FICTIONS LGBT
EN LA GAMA de Claudio Marcone : la peur de détruire
Santiago du Chili, de nos jours. Bruno (Francisco Celhay) est en apparence l’homme parfait. Architecte, élégant, bien éduqué, beau, marié et père d’un adorable petit garçon. Mais voilà qu’il surprend tout son entourage en quittant le foyer familial pour faire un break, tenter de se retrouver. Ni sa famille ni son épouse ne comprennent (ou ne veulent comprendre) ce qui se trame. Seul dans un appartement isolé, Bruno décide de se consacrer intégralement à un projet professionnel ambitieux : la construction d’un possible monument à Santiago.
Pour l’aider dans ses recherches et booster son inspiration, l’homme qui l’emploie pour cette mission le met en contact avec un jeune homme qui connait la ville comme sa poche. Il s’appelle Fernando (Emilio Edwards), dit « Fer », est lumineux, plein de vie, gay, ne connait pas la demi-mesure. Le courant passe. Un soir, quand Fer croise Bruno dans un club gay, il commence à s’interroger. Les deux hommes vont commencer à se tourner autour et ce sera pour Bruno l’occasion de vivre enfin une attirance qu’il avait jusqu’alors refoulé. Mais une romance est-elle vraiment possible avec cet homme encore marié et qui a du mal à savoir qui il est vraiment ?
On le dit sans détour : « En la gama » est un des plus beaux films à thématique gay de la décennie 2010. Un de ces longs-métrages intimistes qui sans en avoir l’air vous cueillent et vous laissent devant le générique de fin (orné du très émouvant titre « Disfruto » de Carla Morrison) avec les larmes aux yeux et un besoin furieux de câlin. Sur le papier, il ne s’agit pourtant que d’un nouveau récit d’homme marié qui succombe à une passion homosexuelle, se retrouvant confronté à l’étape du coming out et du questionnement de son identité sexuelle. Mais résumer cette première oeuvre du très doué Claudio Marcone à cela serait réducteur.

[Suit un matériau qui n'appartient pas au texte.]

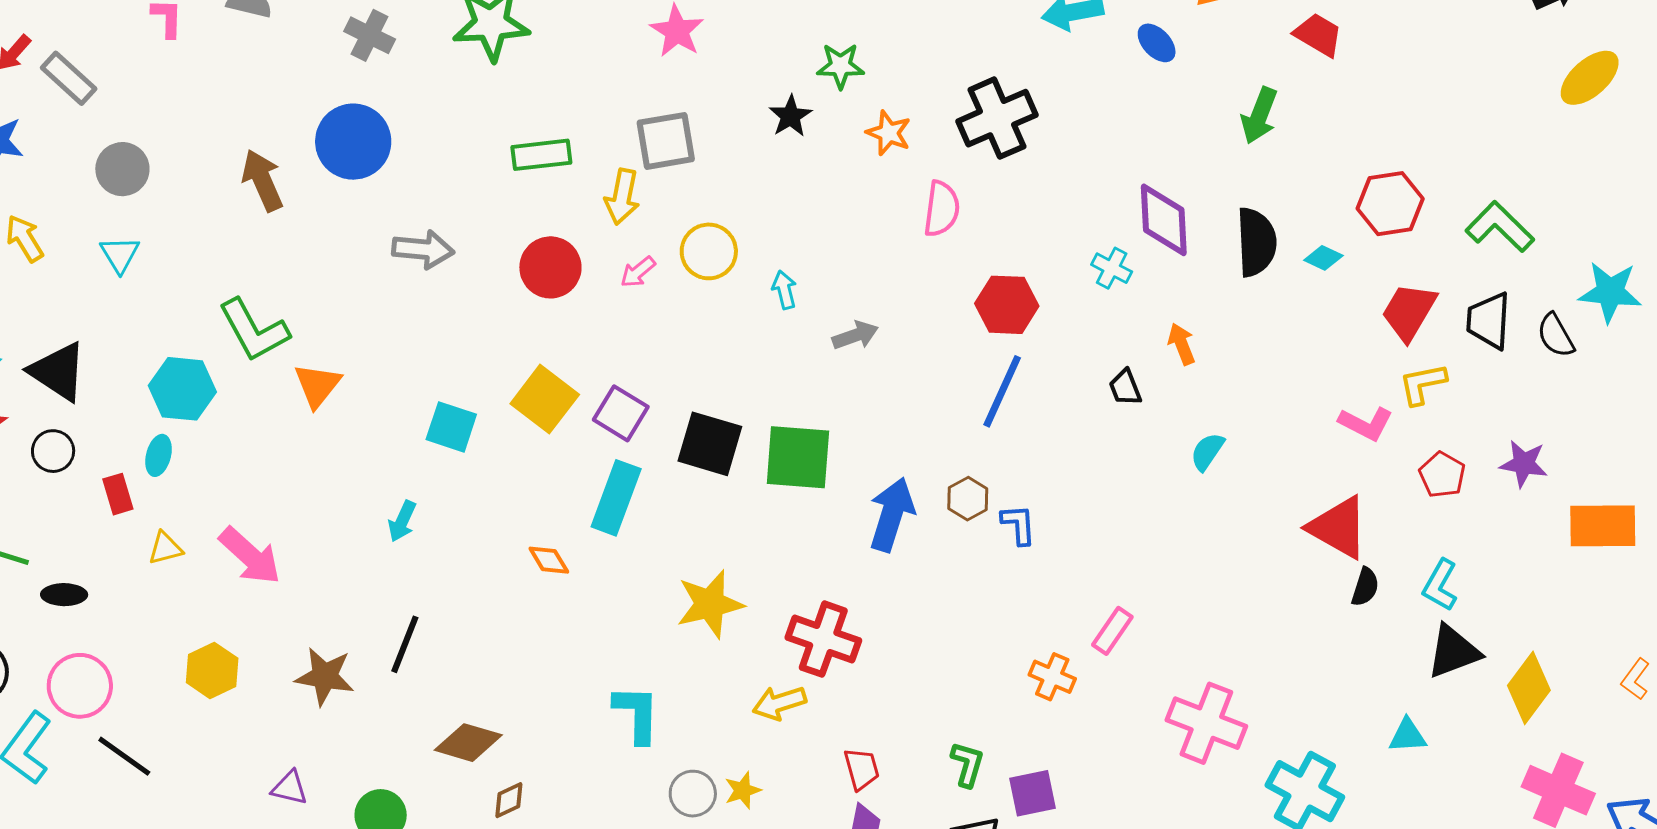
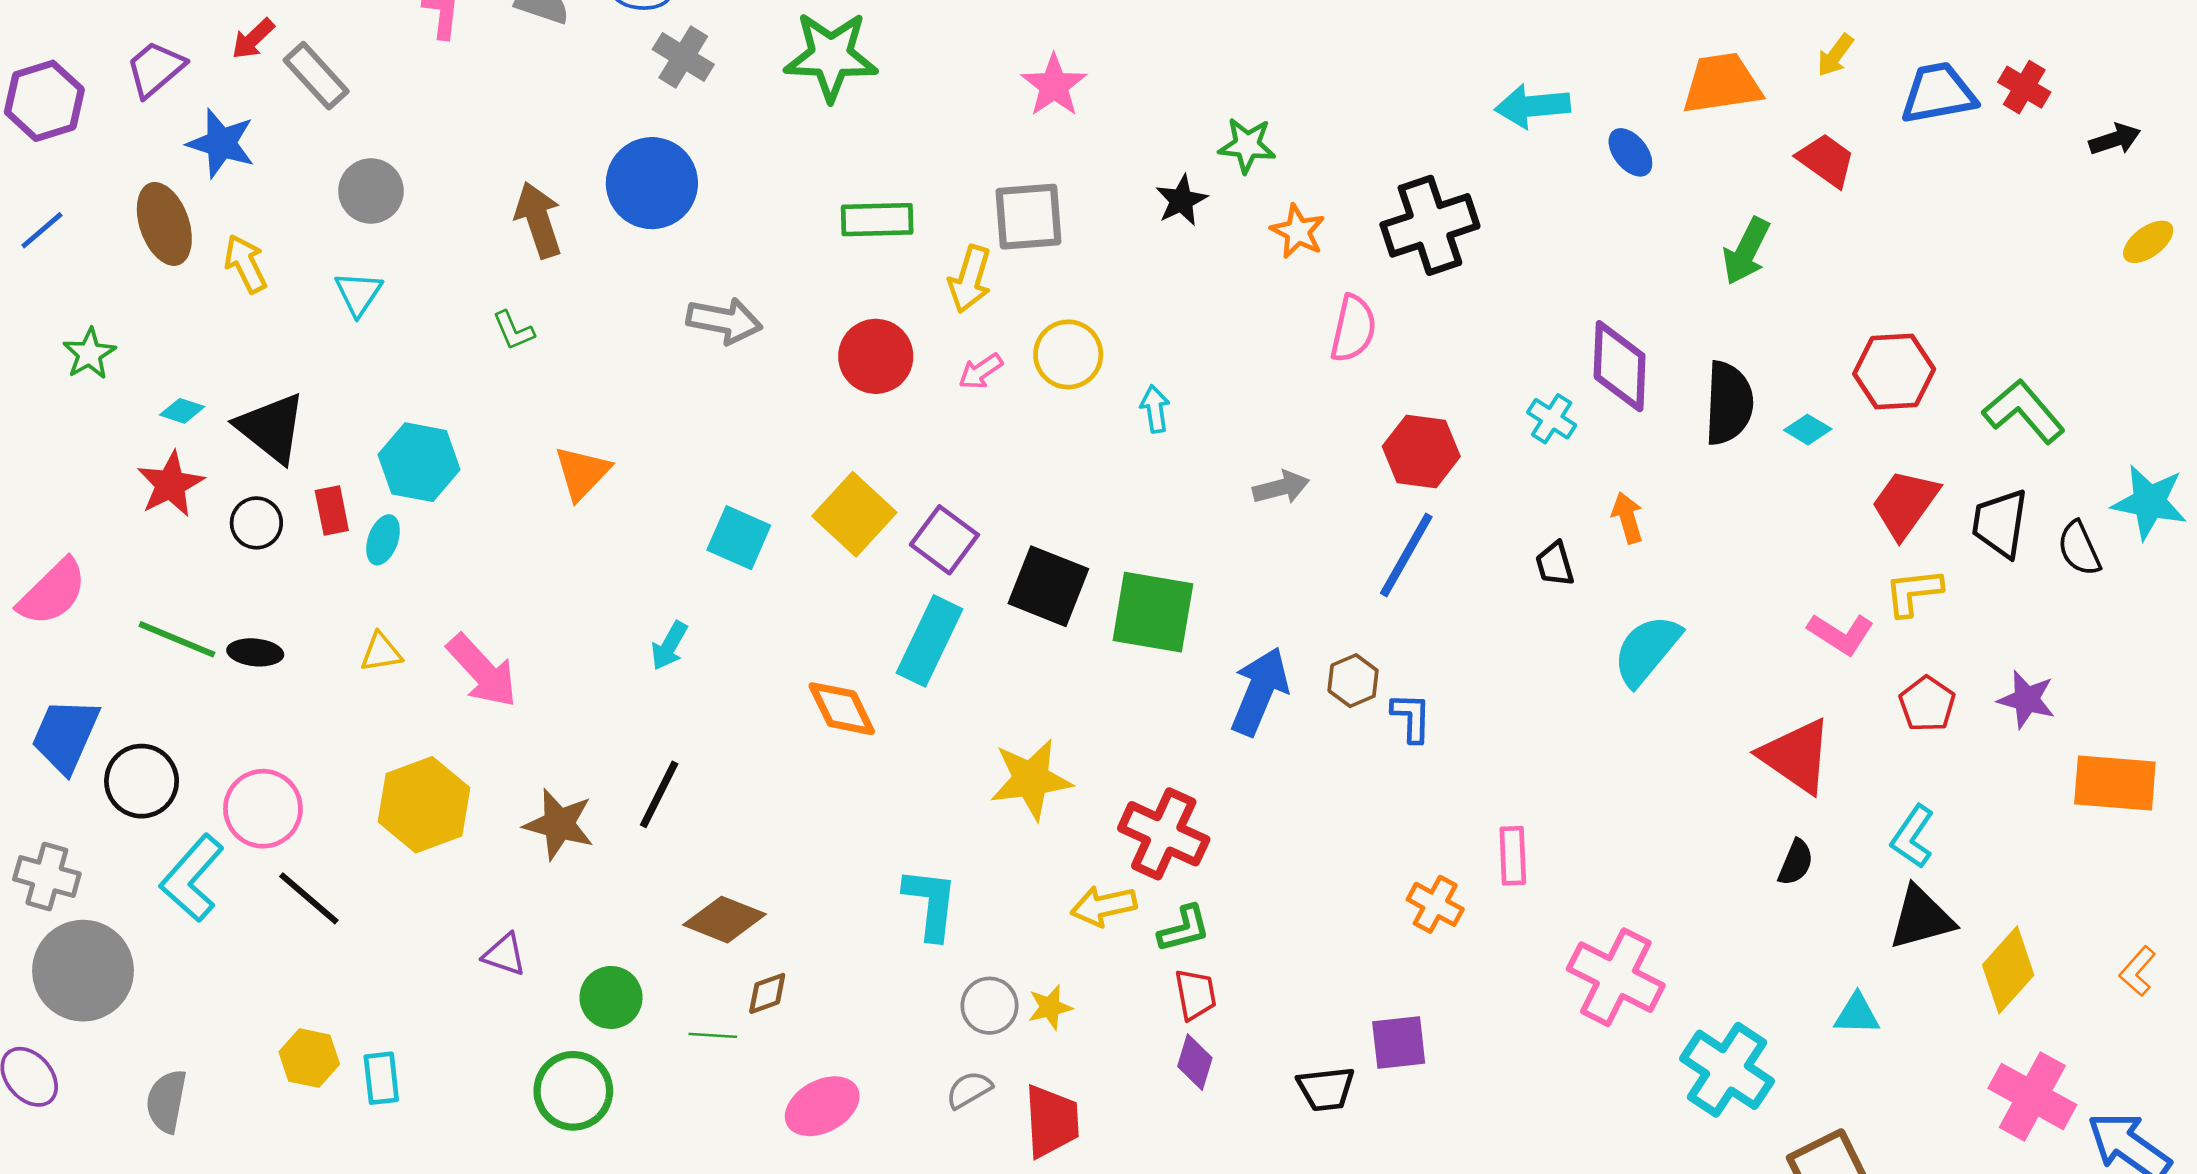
yellow ellipse: (1590, 78) -> (2148, 242), size x0.7
green L-shape: (254, 330) -> (513, 330), moved, size x0.5
gray arrow: (855, 335) -> (1281, 487), moved
cyan semicircle: (1207, 452) -> (1647, 650), size x1.6
red rectangle: (118, 494) -> (332, 511), moved
orange diamond: (549, 560) -> (842, 709), size x1.4
black semicircle: (1365, 587) -> (1796, 862), moved
black ellipse: (64, 595) -> (255, 652), moved
pink rectangle: (1112, 631) -> (1513, 856), turned -42
yellow hexagon: (212, 670) -> (424, 805), size x1.4
green L-shape: (967, 764) -> (1184, 929), moved, turned 54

On comprend dès les premières minutes que nous ne sommes pas devant un drame sur l’affirmation de l’homosexualité classique. Déjà, un vrai regard de cinéaste : la façon de filmer la ville de Santiago du Chili (personnage à part entière), les visages des acteurs qui sont magnifiés, les cadres, le choix des couleurs : En la gama transpire le beau dans chacun de ses plans et déploie une folle sensualité que ce soit dans le filmage du quotidien ou les passages plus charnels. Ivresse palpable du sentiment amoureux et sa magie.
Bruno est un homme lisse et séduisant, type gendre idéal, qui a toujours voulu tout bien faire dans sa vie. Quitte à se forcer. Irréprochable mais pas infaillible, il se retrouve bloqué à terme dans une vie qui ne lui correspond pas et l’étouffe. C’est alors la fuite, c’est là le début du film : un besoin urgent de solitude, pour faire le vide et essayer de (se) comprendre. Tout bascule quand arrive sur son chemin l’extraverti, assumé et très entier Fer. Il est son opposé, il peut le compléter, il est cette tentation d’amour et de désir qu’il s’était jusqu’alors refusé.
Alors que tout devient possible, l’architecte ne peut se délester de tout ce qu’il a construit jusqu’alors : peut-il vivre sa romance avec un homme au grand jour alors qu’il est encore marié et père de famille ? Plutôt que les traditionnels affrontements colériques et lacrymaux avec l’épouse « trahie », le réalisateur préfère des confrontations à coeur ouvert, d’une rare pudeur. C’est ce qui fait toute la force et l’incroyable beauté de ce film : il montre et fait ressentir à la fois le vide, le manque et la peur qui animent les protagonistes mais aussi tout l’amour qui circulent entre eux. Pour son propre épanouissement, pour construire quelque chose de neuf ou se reconstruire, il faut parfois prendre le risque de détruire. Un geste, une concession, que Bruno, maladroit mais infiniment bon, ne peut se résoudre à faire.
En référence au titre original, le personnage principal est dans le flou, « perdu dans la gamme de gris ». Un homme fatal malgré lui, qui attire comme un aimant (diable que Francisco Celhay est magnétique !), qui touche droit au coeur mais qui de par son incertitude est terriblement vénéneux pour lui comme pour les autres. Doux, profond, chargé d’une infinie mélancolie, « En la gama » montre et donne à ressentir l’étourdissement de la rencontre amoureuse et la douleur d’une possible impossibilité. A l’image de ses derniers plans, abstraits et ouverts, l’ensemble entête et bouleverse. Un premier long-métrage superbe dont on sort tout retourné.